Search code examples
consulnomad

Health-check of a redis job flagged as critical in Nomad


When deploying a Redis job in Nomad (0.6), I do not manage to have it healthy in Consul.

I start Consul in a container and make the port 8500 available on localhost.


$ docker container run --name consul -d -p 8500:8500 consul

When I run nomad, it connects correctly to Consul as we can see in the logs.


$ nomad agent -dev
    No configuration files loaded
==> Starting Nomad agent...
==> Nomad agent configuration:

                Client: true
             Log Level: DEBUG
                Region: global (DC: dc1)
                Server: true
               Version: 0.6.0

==> Nomad agent started!
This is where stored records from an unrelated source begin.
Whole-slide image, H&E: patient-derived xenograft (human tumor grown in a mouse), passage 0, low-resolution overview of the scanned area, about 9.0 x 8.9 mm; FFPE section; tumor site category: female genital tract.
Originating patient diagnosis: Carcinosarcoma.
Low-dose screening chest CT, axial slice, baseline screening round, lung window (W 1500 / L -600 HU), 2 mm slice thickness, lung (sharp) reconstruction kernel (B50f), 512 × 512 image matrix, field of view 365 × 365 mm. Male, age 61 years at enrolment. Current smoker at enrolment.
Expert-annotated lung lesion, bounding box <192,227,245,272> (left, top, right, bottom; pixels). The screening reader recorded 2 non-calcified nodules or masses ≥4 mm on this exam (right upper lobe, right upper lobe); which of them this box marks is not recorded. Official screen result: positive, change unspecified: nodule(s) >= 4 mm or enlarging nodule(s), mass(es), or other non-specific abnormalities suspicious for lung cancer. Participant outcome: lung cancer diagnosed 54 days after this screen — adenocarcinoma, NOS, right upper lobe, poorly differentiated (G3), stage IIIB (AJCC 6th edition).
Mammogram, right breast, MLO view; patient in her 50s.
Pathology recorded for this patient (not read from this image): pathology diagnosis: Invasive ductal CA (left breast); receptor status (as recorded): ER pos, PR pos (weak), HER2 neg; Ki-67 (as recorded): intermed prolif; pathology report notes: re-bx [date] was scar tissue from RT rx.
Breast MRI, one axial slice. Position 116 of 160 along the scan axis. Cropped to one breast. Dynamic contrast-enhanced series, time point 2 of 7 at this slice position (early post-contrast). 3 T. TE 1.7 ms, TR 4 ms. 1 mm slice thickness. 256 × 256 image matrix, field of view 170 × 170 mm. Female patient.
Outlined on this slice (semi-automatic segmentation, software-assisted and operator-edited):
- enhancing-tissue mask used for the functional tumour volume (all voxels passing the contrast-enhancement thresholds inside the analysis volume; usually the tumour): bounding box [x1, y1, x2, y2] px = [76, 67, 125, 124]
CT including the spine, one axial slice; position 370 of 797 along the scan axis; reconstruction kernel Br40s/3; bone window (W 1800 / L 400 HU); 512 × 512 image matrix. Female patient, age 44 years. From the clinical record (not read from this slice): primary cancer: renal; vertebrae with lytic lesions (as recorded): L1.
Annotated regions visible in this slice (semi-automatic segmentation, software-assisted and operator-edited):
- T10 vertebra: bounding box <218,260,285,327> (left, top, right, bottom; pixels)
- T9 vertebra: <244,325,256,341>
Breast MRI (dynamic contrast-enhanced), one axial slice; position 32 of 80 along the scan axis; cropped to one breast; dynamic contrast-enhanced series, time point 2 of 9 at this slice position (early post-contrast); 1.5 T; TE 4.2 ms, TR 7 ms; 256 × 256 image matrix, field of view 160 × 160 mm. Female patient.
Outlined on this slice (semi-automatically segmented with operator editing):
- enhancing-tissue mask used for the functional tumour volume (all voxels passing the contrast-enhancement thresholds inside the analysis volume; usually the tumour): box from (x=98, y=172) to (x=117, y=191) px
Log data will stream in below:
...
    2017/08/18 15:45:28.373766 [DEBUG] client.consul: bootstrap contacting following Consul DCs: ["dc1"]
    2017/08/18 15:45:28.377703 [INFO] client.consul: discovered following Servers: 127.0.0.1:4647
    2017/08/18 15:45:28.378851 [INFO] client: node registration complete
    2017/08/18 15:45:28.378895 [DEBUG] client: periodically checking for node changes at duration 5s
    2017/08/18 15:45:28.379232 [DEBUG] consul.sync: registered 1 services, 1 checks; deregistered 0 services, 0 checks
...

I then run a redis job with the following configuration file


job "nomad-redis" {
  datacenters = ["dc1"]
  type = "service"

  group "cache" {

    task "redis" {
      driver = "docker"

      config {
        image = "redis:3.2"
        port_map {
          db = 6379
        }
      }

      resources {
        cpu    = 500 # 500 MHz
        memory = 256 # 256MB
        network {
          mbits = 10
          port "db" {}
        }
      }

      service {
        name = "redis"
        port = "db"
        check {
          name     = "alive"
          type     = "tcp"
          interval = "10s"
          timeout  = "2s"
        }
      }
    }
  }
}

Redis service is added into consul but it appears as critical. Seems the healthcheck cannot be done. From what I understand, checks are done within the task. Is there something I'm missing ?


Solution

  • Running Consul on localhost or in a container attached to the host network (--net=host) fixed the thing.